SUPPLIED RECORDS:

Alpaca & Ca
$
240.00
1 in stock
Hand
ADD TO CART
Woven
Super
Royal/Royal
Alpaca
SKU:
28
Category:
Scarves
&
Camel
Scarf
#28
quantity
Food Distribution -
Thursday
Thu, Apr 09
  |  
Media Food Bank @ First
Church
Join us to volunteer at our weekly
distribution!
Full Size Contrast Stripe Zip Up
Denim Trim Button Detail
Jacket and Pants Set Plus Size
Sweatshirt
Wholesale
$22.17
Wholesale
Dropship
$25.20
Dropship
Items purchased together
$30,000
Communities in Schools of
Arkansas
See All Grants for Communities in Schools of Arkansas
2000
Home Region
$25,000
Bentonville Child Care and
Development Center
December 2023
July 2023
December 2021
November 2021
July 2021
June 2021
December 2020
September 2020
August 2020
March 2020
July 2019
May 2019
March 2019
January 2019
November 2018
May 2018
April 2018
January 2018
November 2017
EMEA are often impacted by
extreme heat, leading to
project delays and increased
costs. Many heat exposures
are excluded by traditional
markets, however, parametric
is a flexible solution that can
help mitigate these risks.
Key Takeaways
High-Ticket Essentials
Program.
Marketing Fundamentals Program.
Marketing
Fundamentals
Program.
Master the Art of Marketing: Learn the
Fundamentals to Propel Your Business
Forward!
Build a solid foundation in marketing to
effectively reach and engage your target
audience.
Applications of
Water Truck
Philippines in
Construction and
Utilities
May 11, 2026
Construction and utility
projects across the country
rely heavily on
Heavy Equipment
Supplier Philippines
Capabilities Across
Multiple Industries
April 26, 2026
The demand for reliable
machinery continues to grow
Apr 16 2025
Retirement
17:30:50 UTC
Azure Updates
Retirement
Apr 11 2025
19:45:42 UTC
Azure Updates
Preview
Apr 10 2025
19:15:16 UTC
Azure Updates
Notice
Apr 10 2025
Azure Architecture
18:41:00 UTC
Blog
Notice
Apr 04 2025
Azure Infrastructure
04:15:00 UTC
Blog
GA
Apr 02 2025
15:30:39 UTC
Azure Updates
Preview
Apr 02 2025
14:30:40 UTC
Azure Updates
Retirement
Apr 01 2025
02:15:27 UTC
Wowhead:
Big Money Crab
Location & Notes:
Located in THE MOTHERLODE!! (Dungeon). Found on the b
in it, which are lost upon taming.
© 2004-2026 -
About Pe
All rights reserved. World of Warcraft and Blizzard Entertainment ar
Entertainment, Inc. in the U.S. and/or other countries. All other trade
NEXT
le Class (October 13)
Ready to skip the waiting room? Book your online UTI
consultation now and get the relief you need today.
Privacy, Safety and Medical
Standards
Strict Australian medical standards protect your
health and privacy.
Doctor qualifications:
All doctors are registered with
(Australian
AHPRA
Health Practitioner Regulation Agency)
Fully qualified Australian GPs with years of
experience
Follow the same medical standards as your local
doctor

BRIEF: Please copy the data above in its entirety, exactly as written.

RESPONSE AREA:
Alpaca & Ca
$
240.00
1 in stock
Hand
ADD TO CART
Woven
Super
Royal/Royal
Alpaca
SKU:
28
Category:
Scarves
&
Camel
Scarf
#28
quantity
Food Distribution -
Thursday
Thu, Apr 09
  |  
Media Food Bank @ First
Church
Join us to volunteer at our weekly
distribution!
Full Size Contrast Stripe Zip Up
Denim Trim Button Detail
Jacket and Pants Set Plus Size
Sweatshirt
Wholesale
$22.17
Wholesale
Dropship
$25.20
Dropship
Items purchased together
$30,000
Communities in Schools of
Arkansas
See All Grants for Communities in Schools of Arkansas
2000
Home Region
$25,000
Bentonville Child Care and
Development Center
December 2023
July 2023
December 2021
November 2021
July 2021
June 2021
December 2020
September 2020
August 2020
March 2020
July 2019
May 2019
March 2019
January 2019
November 2018
May 2018
April 2018
January 2018
November 2017
EMEA are often impacted by
extreme heat, leading to
project delays and increased
costs. Many heat exposures
are excluded by traditional
markets, however, parametric
is a flexible solution that can
help mitigate these risks.
Key Takeaways
High-Ticket Essentials
Program.
Marketing Fundamentals Program.
Marketing
Fundamentals
Program.
Master the Art of Marketing: Learn the
Fundamentals to Propel Your Business
Forward!
Build a solid foundation in marketing to
effectively reach and engage your target
audience.
Applications of
Water Truck
Philippines in
Construction and
Utilities
May 11, 2026
Construction and utility
projects across the country
rely heavily on
Heavy Equipment
Supplier Philippines
Capabilities Across
Multiple Industries
April 26, 2026
The demand for reliable
machinery continues to grow
Apr 16 2025
Retirement
17:30:50 UTC
Azure Updates
Retirement
Apr 11 2025
19:45:42 UTC
Azure Updates
Preview
Apr 10 2025
19:15:16 UTC
Azure Updates
Notice
Apr 10 2025
Azure Architecture
18:41:00 UTC
Blog
Notice
Apr 04 2025
Azure Infrastructure
04:15:00 UTC
Blog
GA
Apr 02 2025
15:30:39 UTC
Azure Updates
Preview
Apr 02 2025
14:30:40 UTC
Azure Updates
Retirement
Apr 01 2025
02:15:27 UTC
Wowhead:
Big Money Crab
Location & Notes:
Located in THE MOTHERLODE!! (Dungeon). Found on the b
in it, which are lost upon taming.
© 2004-2026 -
About Pe
All rights reserved. World of Warcraft and Blizzard Entertainment ar
Entertainment, Inc. in the U.S. and/or other countries. All other trade
NEXT
le Class (October 13)
Ready to skip the waiting room? Book your online UTI
consultation now and get the relief you need today.
Privacy, Safety and Medical
Standards
Strict Australian medical standards protect your
health and privacy.
Doctor qualifications:
All doctors are registered with
(Australian
AHPRA
Health Practitioner Regulation Agency)
Fully qualified Australian GPs with years of
experience
Follow the same medical standards as your local
doctor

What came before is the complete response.